__Task instructions__
Rewrite the text of every row with "МПа" substituted for each "Мпа", changing nothing else. Leave the pictures out of your answer.

__Data for review__

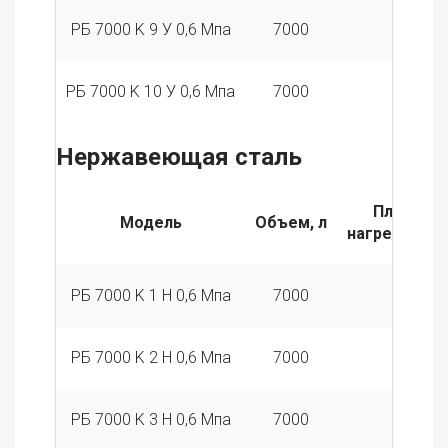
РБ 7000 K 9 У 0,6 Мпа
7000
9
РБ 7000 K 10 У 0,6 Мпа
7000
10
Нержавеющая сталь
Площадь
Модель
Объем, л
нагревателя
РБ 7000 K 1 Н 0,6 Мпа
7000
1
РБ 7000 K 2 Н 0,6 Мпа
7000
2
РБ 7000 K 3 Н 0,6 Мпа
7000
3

__Response to this exercise__
РБ 7000 K 9 У 0,6 МПа
7000
9
РБ 7000 K 10 У 0,6 МПа
7000
10
Нержавеющая сталь
Площадь
Модель
Объем, л
нагревателя
РБ 7000 K 1 Н 0,6 МПа
7000
1
РБ 7000 K 2 Н 0,6 МПа
7000
2
РБ 7000 K 3 Н 0,6 МПа
7000
3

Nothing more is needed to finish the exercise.